Michael Wara, director of the Climate and Energy Policy Program at the Woods Institute for the Environment at Stanford University, said S.B. 100 struck the right balance.
“Too often energy policy is either all dreams or all small ball goals,” Wara said in a tweet. De León and others who worked on it “deserve credit for working to create an alchemy between the ‘we don’t know quite how to do it yet’ with the ‘locking in the progress that we know can happen,'” he said.
Brown mum
The Assembly passed the measure with a 44-33 vote. Democrats have a supermajority in the chamber. All but one of the votes for S.B. 100 came from Democrats.
The Republican voting for it was Assemblywoman Catharine Baker, who represents an area east of San Francisco. Her office did not immediately respond to a question about reasons for her vote. Baker last year was among the eight Republicans who voted to extend the state’s cap-and-trade program for carbon emissions for another decade (Climatewire, June 21, 2017).
Timing of the final vote in the Senate hasn’t been decided yet. A de León aide said that “we aren’t anticipating too big a fight” in getting Senate passage of the Assembly-approved version.
Brown’s office declined comment yesterday. He has largely supported action on climate change, however, on Monday calling it an “apocalyptic threat” as the state released a forecast on how warming will affect California (Greenwire, Aug. 27).
De León during a press conference noted that the governor several times previously supported legislation to increase renewable power mandates. In terms of Brown’s willingness to sign S.B. 100, de León said, “I haven’t had that firm commitment from the governor. I know he historically does not divulge or show his cards” on legislation before deciding whether to sign.
De León rejected the notion that the measure would raise electricity costs, as some opponents said during the Assembly floor debate.
“Those arguments are the same arguments that have been used historically to drive fear among the voters as well as among elected officials,” de León said.
When the Legislature previously approved renewable mandates of 20 percent, 33 percent and then 50 percent, opponents “said the economy would be destroyed, yet we’re the fifth-largest economy in the world,” de León said.
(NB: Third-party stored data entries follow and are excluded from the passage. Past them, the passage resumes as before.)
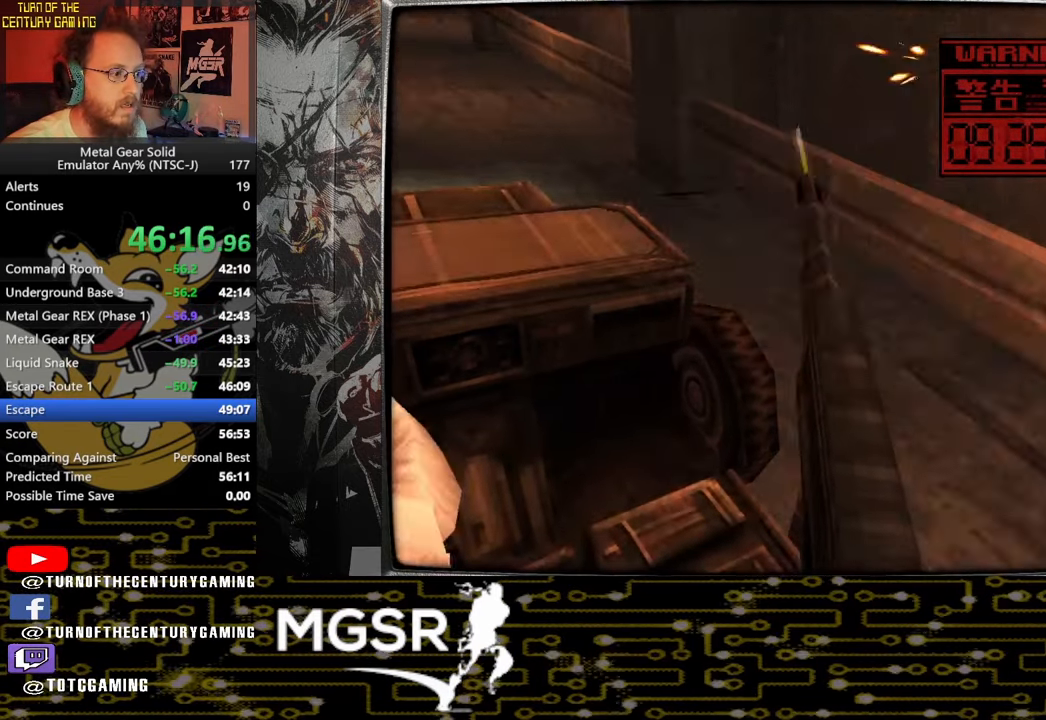
{"buttons": ["SQUARE", "TRIANGLE"], "left_stick": "center", "right_stick": "center", "events": [[50, "left_stick", "down-left"], [200, "left_stick", "center"]]}
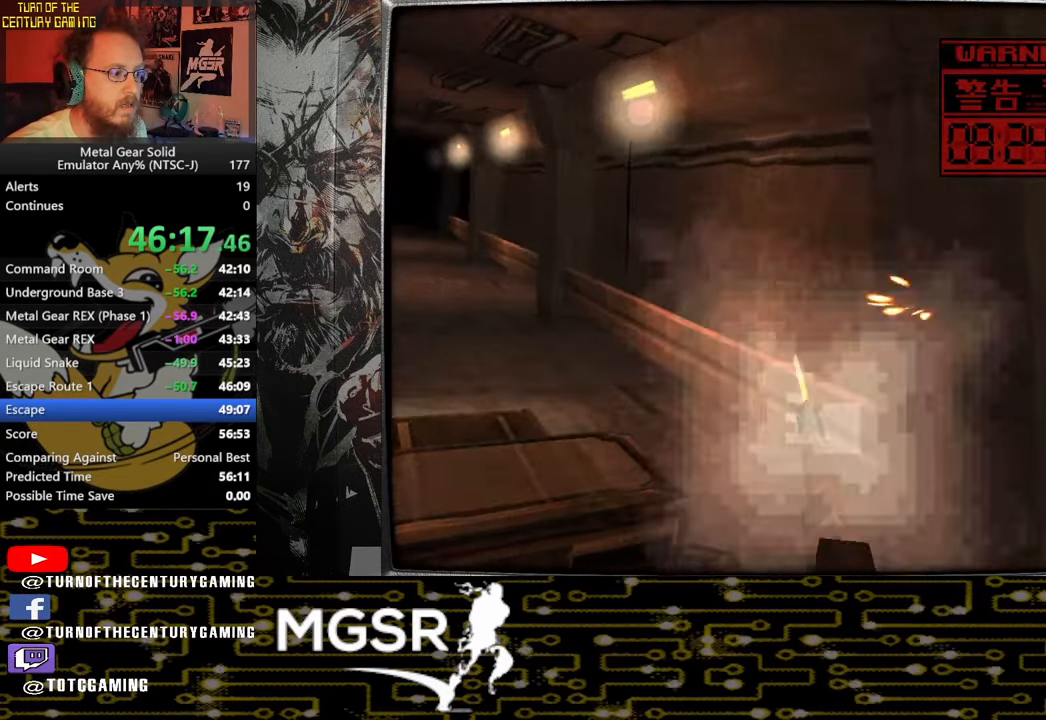
{"buttons": ["SQUARE", "TRIANGLE"], "left_stick": "center", "right_stick": "center", "events": []}
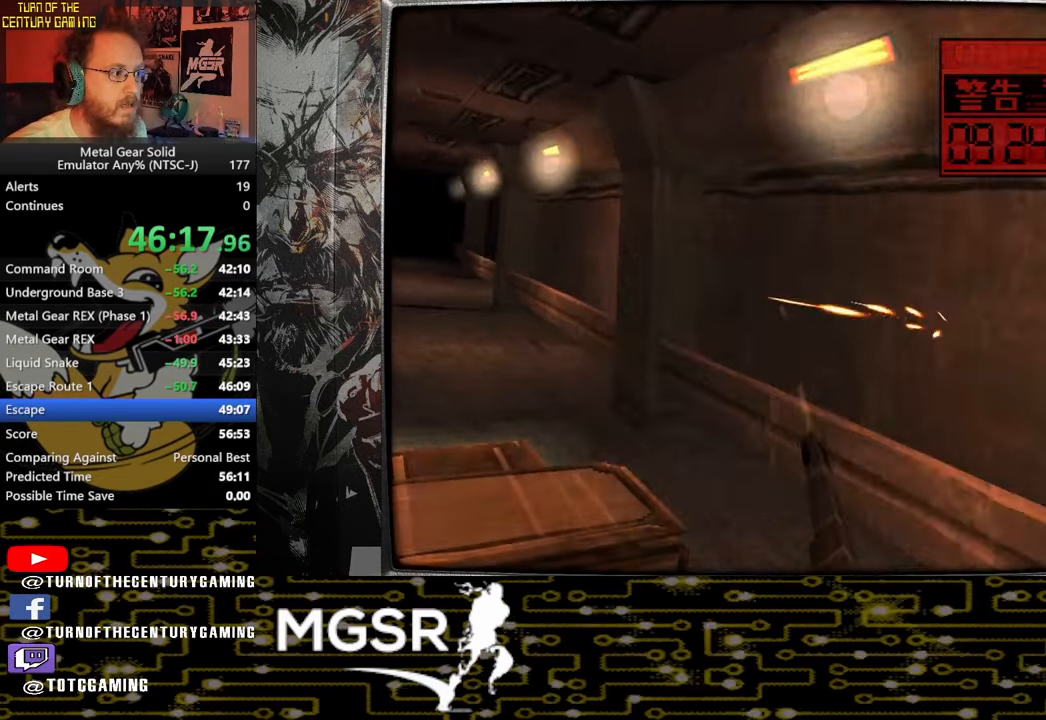
{"buttons": ["SQUARE", "TRIANGLE"], "left_stick": "right", "right_stick": "center", "events": [[50, "left_stick", "right"]]}
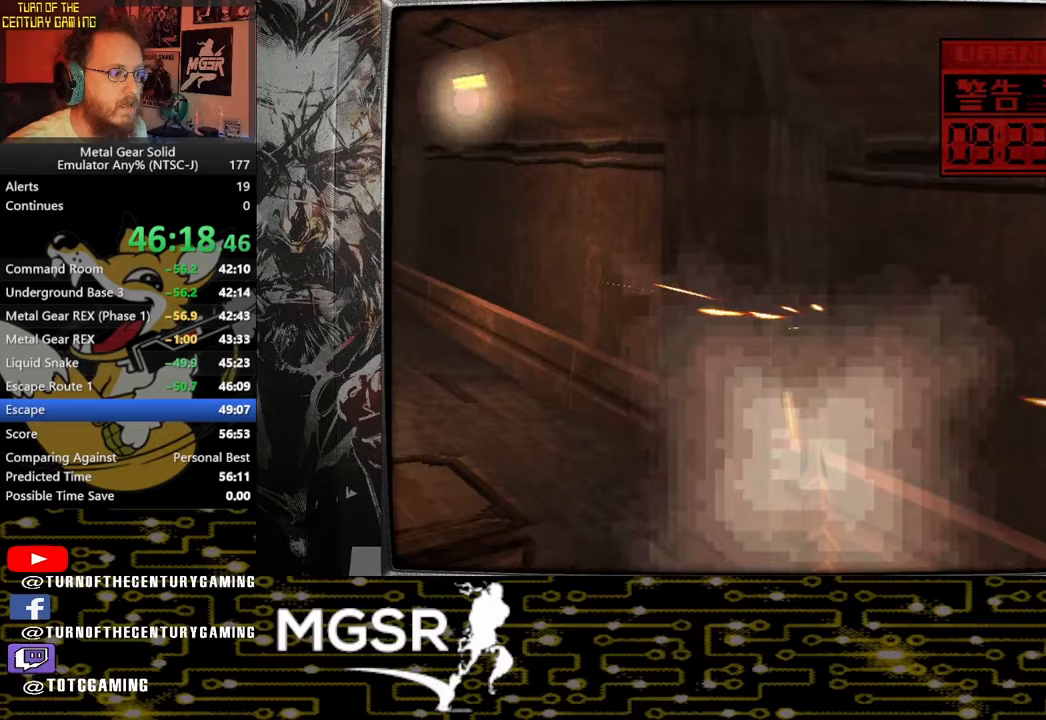
{"buttons": ["SQUARE", "TRIANGLE"], "left_stick": "center", "right_stick": "center", "events": [[250, "left_stick", "center"]]}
People “said that unemployment would go skyrocketing high, but yet we’ve actually grown this economy.”
The state has 500,000 clean energy jobs, he said, compared with the loss of coal jobs in other states.
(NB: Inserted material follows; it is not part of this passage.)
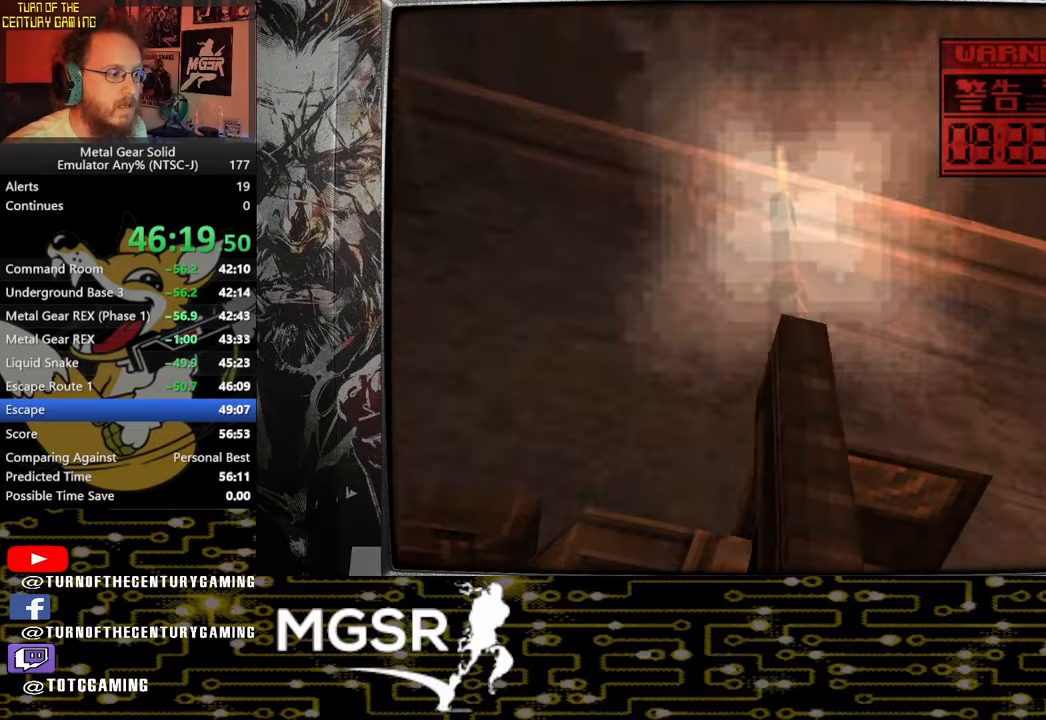
{"buttons": ["SQUARE", "TRIANGLE"], "left_stick": "right", "right_stick": "center", "events": [[83, "left_stick", "center"], [200, "left_stick", "right"]]}
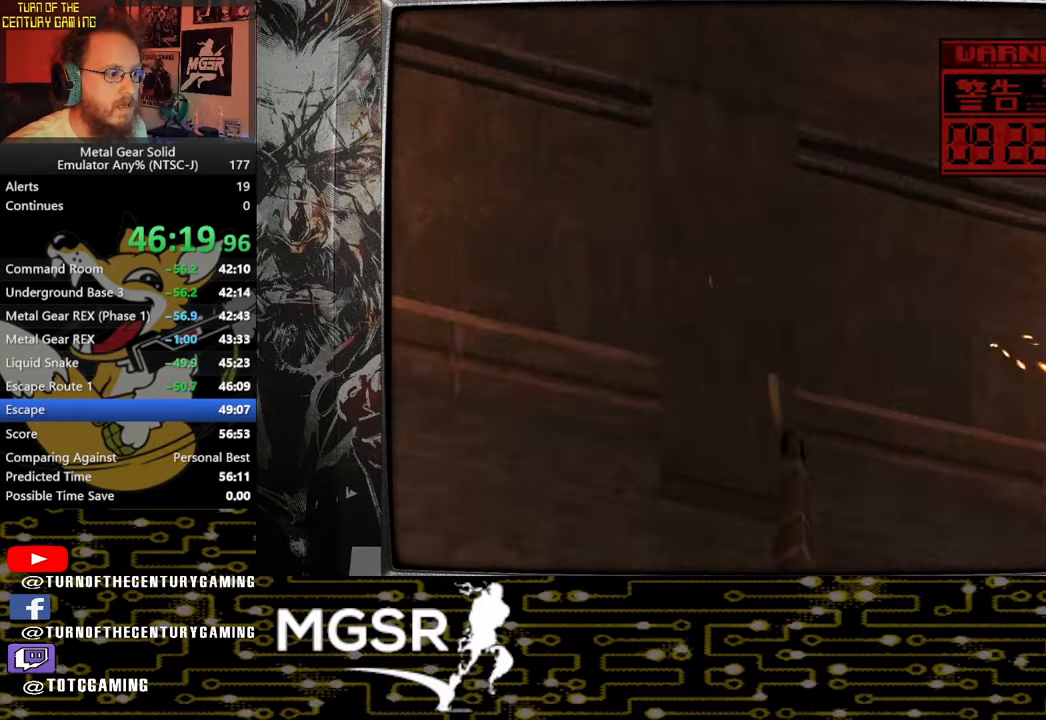
{"buttons": ["SQUARE", "TRIANGLE"], "left_stick": "center", "right_stick": "center", "events": [[67, "left_stick", "center"], [283, "left_stick", "right"], [367, "left_stick", "center"]]}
Assemblywoman Lorena Gonzalez Fletcher (D), who shepherded the measure in the lower chamber, said that if S.B. 100 is signed by the governor, it would give certainty that “allows investment in new technology.” De León predicted that “market forces will actually deliver us to 100 percent clean energy” by approximately 2035.
Comparisons with Trump administration
S.B. 100’s passage in the Assembly triggered a cascade of praise from green groups, which saw the bill becoming law as close to a done deal.
“The goal of 100 percent clean electricity is ambitious but well within reach, and is critical to reducing global warming pollution from other sectors like transportation,” said Laura Wisland, manager of Western states energy for the Union of Concerned Scientists. “The state has demonstrated multiple times that when it sets ambitious climate and clean energy goals, it achieves them in record time.”
Some drew comparisons between what’s happening in California and at the federal government level, as President Trump seeks to curb the Obama administration’s vehicle mileage and emissions rules and to rewrite the Clean Power Plan, aimed at cutting greenhouse gas pollution from existing power plants.
“While Trump is taking the nation backwards by deregulating and subsidizing the coal, oil and natural gas industries in D.C., California is rolling up its sleeves to build bold climate protections,” said Paul Cort, an Earthjustice attorney.
“Already home to 500,000 clean energy jobs and the largest manufacturing powerhouse in the United States, California is proving that it can be done.”